When a major camel cull attracted global media attention in 2011, Mr Steingiesser saw an opportunity.

He's spent the past six years and more than $6 million developing ways to commercialise camel milk, using animals that had been running feral and would otherwise have been culled.

In 2015 the former chemical engineer founded Good Earth Dairy in Dandaragan, north of Perth, with cameleer Stephen Gepper.

Milk from the farm can be found on supermarket shelves in WA, while there are also camel dairies in NSW, Queensland and Victoria.

"Our goal is to ultimately make it a staple," Mr Steingiesser said.

The farm has 40 animals producing about 300 litres per week, with 50-60 calves on the way.

Contracts are in place to catch another 120 wild animals for the dairy in the next few months.

But without the centuries of breeding and domestication that come with dairy cows, the animals can be a challenge.

"You have laid back camels - and potentially aggressive camels ... we have ways of making them relaxed," Mr Steingiesser said.

He's coy about just how a camel farmer should tackle a grumpy dromedary, claiming his methods are part of the company's valuable intellectual property.

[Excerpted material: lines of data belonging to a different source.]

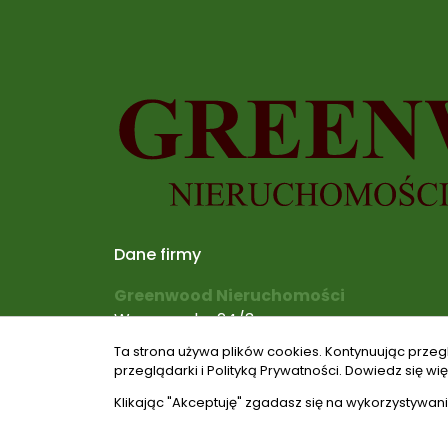
Dane firmy
Greenwood Nieruchomości
Warszawska 24/3
Konstancin-Jeziorna
Ta strona używa plików cookies. Kontynuując przeg
+48 601 88 22 22
przeglądarki i Polityką Prywatności.
Dowiedz się wię
biuro@greenwood-nieruchomosci.pl
Klikając "Akceptuję" zgadasz się na wykorzystywani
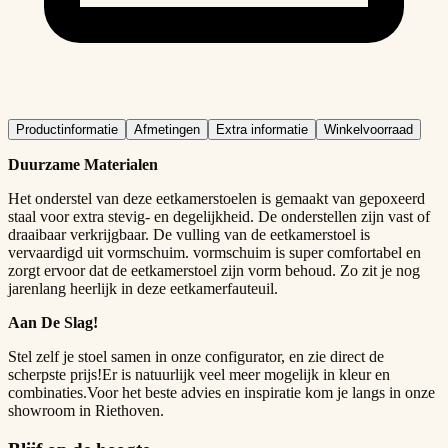
Productinformatie
Afmetingen
Extra informatie
Winkelvoorraad
Duurzame Materialen
Het onderstel van deze eetkamerstoelen is gemaakt van gepoxeerd
staal voor extra stevig- en degelijkheid. De onderstellen zijn vast of
draaibaar verkrijgbaar. De vulling van de eetkamerstoel is
vervaardigd uit vormschuim. vormschuim is super comfortabel en
zorgt ervoor dat de eetkamerstoel zijn vorm behoud. Zo zit je nog
jarenlang heerlijk in deze eetkamerfauteuil.
Aan De Slag!
Stel zelf je stoel samen in onze configurator, en zie direct de
scherpste prijs!Er is natuurlijk veel meer mogelijk in kleur en
combinaties.Voor het beste advies en inspiratie kom je langs in onze
showroom in Riethoven.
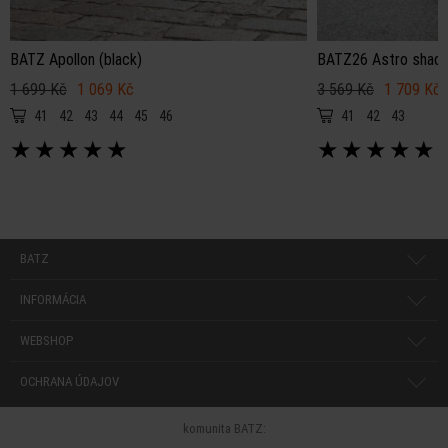
BATZ Apollon (black)
BATZ26 Astro shad
1 699 Kč
1 069 Kč
3 569 Kč
1 709 Kč
41
42
43
44
45
46
41
42
43
★
★
★
★
★
★
★
★
★
★
BATZ
INFORMÁCIA
WEBSHOP
OCHRANA ÚDAJOV
komunita BATZ:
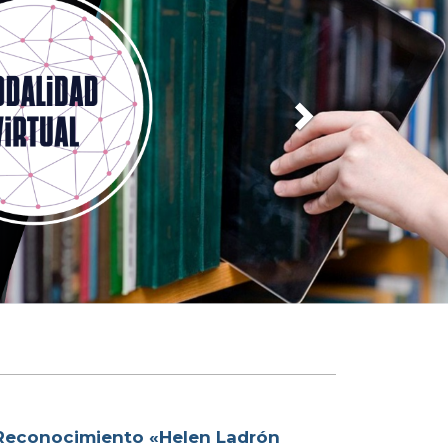
Reconocimiento «Helen Ladrón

While in Australia camel milk is regarded as a niche product, it sells for a premium overseas, fetching about $20 a litre, and 300g tins of milk powder selling for $100 in China.

After crowdfunding $1.2 million and securing government grants, the next step for Good Earth Dairy is raising $10 million to expand into infant formula production.

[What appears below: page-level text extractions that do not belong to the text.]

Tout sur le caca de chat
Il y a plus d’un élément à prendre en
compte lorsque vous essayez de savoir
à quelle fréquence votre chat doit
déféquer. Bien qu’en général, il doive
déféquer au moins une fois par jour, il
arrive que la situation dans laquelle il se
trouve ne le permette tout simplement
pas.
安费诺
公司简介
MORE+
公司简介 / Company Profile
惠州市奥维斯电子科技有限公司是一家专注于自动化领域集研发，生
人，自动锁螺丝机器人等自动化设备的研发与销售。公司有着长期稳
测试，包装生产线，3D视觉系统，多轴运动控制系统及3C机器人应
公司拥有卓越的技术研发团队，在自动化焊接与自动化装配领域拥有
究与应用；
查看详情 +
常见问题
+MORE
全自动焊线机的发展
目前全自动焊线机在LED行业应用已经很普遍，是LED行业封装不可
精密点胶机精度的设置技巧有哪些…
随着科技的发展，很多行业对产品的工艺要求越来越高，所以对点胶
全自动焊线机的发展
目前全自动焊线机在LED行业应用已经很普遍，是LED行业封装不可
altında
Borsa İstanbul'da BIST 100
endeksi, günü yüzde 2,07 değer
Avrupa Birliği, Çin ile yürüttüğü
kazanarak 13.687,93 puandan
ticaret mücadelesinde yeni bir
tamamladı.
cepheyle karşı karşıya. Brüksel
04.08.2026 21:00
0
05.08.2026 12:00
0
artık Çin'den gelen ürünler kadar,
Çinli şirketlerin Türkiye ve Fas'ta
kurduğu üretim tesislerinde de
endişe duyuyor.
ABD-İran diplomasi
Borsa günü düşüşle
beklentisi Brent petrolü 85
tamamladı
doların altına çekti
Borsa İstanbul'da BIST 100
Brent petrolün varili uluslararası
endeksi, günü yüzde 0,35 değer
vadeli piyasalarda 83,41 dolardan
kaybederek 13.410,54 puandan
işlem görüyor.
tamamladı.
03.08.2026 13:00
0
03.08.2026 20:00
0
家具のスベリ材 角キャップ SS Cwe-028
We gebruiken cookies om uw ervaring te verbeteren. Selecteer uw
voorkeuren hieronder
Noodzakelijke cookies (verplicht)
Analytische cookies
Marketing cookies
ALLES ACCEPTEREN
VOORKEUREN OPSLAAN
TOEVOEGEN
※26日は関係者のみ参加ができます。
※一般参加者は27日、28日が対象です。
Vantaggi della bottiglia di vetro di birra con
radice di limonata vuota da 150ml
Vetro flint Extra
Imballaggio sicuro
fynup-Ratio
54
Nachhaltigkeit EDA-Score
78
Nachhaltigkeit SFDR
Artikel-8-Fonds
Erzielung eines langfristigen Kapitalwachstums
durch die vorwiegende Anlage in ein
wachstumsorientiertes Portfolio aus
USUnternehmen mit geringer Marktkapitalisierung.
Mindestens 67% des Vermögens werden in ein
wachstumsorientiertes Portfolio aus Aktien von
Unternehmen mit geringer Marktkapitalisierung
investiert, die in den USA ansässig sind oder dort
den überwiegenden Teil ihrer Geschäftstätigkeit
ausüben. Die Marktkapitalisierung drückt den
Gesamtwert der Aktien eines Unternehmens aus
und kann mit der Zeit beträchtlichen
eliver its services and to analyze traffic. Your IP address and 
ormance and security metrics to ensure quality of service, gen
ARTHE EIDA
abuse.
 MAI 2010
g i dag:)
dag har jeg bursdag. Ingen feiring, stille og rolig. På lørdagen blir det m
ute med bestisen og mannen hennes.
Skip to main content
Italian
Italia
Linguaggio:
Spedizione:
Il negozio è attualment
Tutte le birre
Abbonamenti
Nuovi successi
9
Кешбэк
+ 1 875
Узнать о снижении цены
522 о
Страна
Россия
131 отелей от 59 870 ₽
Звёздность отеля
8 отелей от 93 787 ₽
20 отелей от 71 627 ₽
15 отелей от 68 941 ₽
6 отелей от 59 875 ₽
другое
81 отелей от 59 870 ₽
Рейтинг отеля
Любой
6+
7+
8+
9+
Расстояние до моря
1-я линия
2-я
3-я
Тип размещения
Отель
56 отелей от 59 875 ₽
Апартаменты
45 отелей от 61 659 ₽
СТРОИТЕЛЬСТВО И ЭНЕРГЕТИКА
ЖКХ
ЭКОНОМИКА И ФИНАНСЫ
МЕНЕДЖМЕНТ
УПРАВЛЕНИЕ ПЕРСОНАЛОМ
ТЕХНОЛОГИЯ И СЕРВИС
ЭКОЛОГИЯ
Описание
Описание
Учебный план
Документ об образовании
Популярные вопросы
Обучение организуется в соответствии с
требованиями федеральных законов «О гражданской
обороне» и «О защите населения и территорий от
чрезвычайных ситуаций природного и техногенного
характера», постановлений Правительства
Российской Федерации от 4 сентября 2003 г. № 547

Rabobank senior dairy analyst Michael Harvey noted alternative milks are becoming more prominent in the dairy sections of supermarkets, thanks to consumers motivated by health and wellness.

"The rate of growth is really strong but it's coming off a very low base," he told AAP.

Mr Harvey said that although these new milks create competition for traditional dairy, they mostly compete with each other for shelf space.